Listed records
※

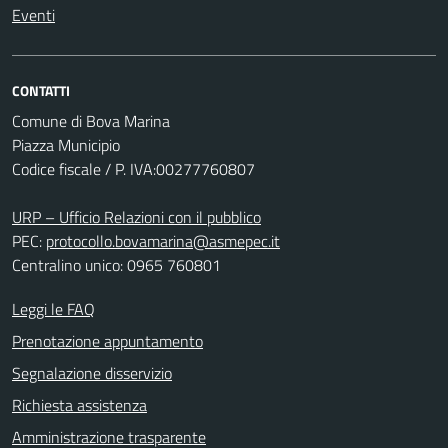
Eventi
CONTATTI
Comune di Bova Marina
Piazza Municipio
Codice fiscale / P. IVA:00277760807
URP – Ufficio Relazioni con il pubblico
PEC:
protocollo.bovamarina@asmepec.it
Centralino unico: 0965 760801
Leggi le FAQ
Prenotazione appuntamento
Segnalazione disservizio
Richiesta assistenza
Amministrazione trasparente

※

Copy every line of the data exactly as written, excluding the pictures.

Output for this task
Eventi
CONTATTI
Comune di Bova Marina
Piazza Municipio
Codice fiscale / P. IVA:00277760807
URP – Ufficio Relazioni con il pubblico
PEC:
protocollo.bovamarina@asmepec.it
Centralino unico: 0965 760801
Leggi le FAQ
Prenotazione appuntamento
Segnalazione disservizio
Richiesta assistenza
Amministrazione trasparente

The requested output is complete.